TEXTE DE LECTURE
*-*-*
J’avais pensé à un énième flanker de « J’adore » mais je dois dire que je me suis laissé séduire « J’adore Parfum d’Eau » la nouveauté de rentrée de Dior. « Un concentré d'eau et de fleurs dans une formule sans alcool pour un parfumage à la fois intense et naturel, dans une formule inédite. Une réinterpration de la promesse du plaisir porté par J'adore depuis 1999. J’adore Parfum d’eau traduit avec exactitude le bouquet floral emblématique de J’adore : des notes de jasmin sambac et de néroli se mêlent aux accents veloutés de magnolia dans une nouvelle sensation fraîche et spontanée. Le flacon de cette fragrance à la formule inédite chez Dior est d’un blanc mat opalescent. Le geste de parfum est lui aussi repensé : J’adore Parfum d’eau se vaporise avec générosité en nuage pour venir envelopper la peau ». Le l’ai trouvé très différent de l’original. Est-ce la formule ? Est-ce la création ? Est-ce le procédé ? Je ne saurai le dire mais j’ai bien aimé le côté très floral du coeur en revanche, je suis un peu moins séduit par les notes lactées dans le fond. Il n’en reste pas moins que c’est une jolie version à découvrir.
Créé par Nathalie Gracia-Cetto, « Legacy of Petra » est le nouveau parfum de la collection classique de Penhaligon’s. Je dois dire que j’en attendais beaucoup. Je suis un peu mitigé. « Vents vivifiants du désert. Une énigme de bergamote et baume. Le crépuscule accueille un convoi d'ambre boisé parfumé - et juste à temps pour le thé. La myrrhe chaude rend tentant de s'attarder. Mais n'est-ce qu'une façade ? Sûrement pas ». Avec un départ anisé de fenouil, un coeur de myrrhe et un fond de bois de réglisse et de vanille, c’est un parfum à la fois oriental, résineux et même aromatique. Il me semble identifier des notes de thé et de romarin tout au long de son évolution. Sur ma peau, les notes anisées prennent beaucoup de place et je dois dire que j’aurais préféré une prépondérance du bois de réglisse. Je trouve que c’est un très joli parfum mais il n’est pas pour moi en fin de compte. Il n’en reste pas moins que sa construction est très intéressante et que le rendu est beau. Il lui manque peut-être un petit quelque chose d’original.
*-*-*
INFORMATIONS FOURNIES
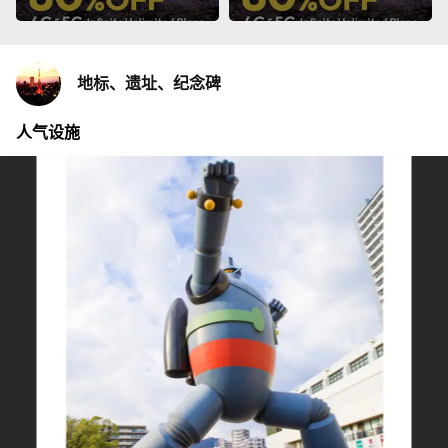
地标、遗址、纪念碑
人气设施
*-*-*
ACTION DEMANDÉE
D'après le texte de lecture, répondez brièvement :
1. Depuis quelle année J'adore porte la promesse du plaisir ?
2. De quelle couleur est le flacon de J'adore Parfum d'eau ?
3. Qui a créé « Legacy of Petra » ?

PROBLÈME RÉSOLU
1. Depuis 1999.
2. D'un blanc mat opalescent.
3. Nathalie Gracia-Cetto.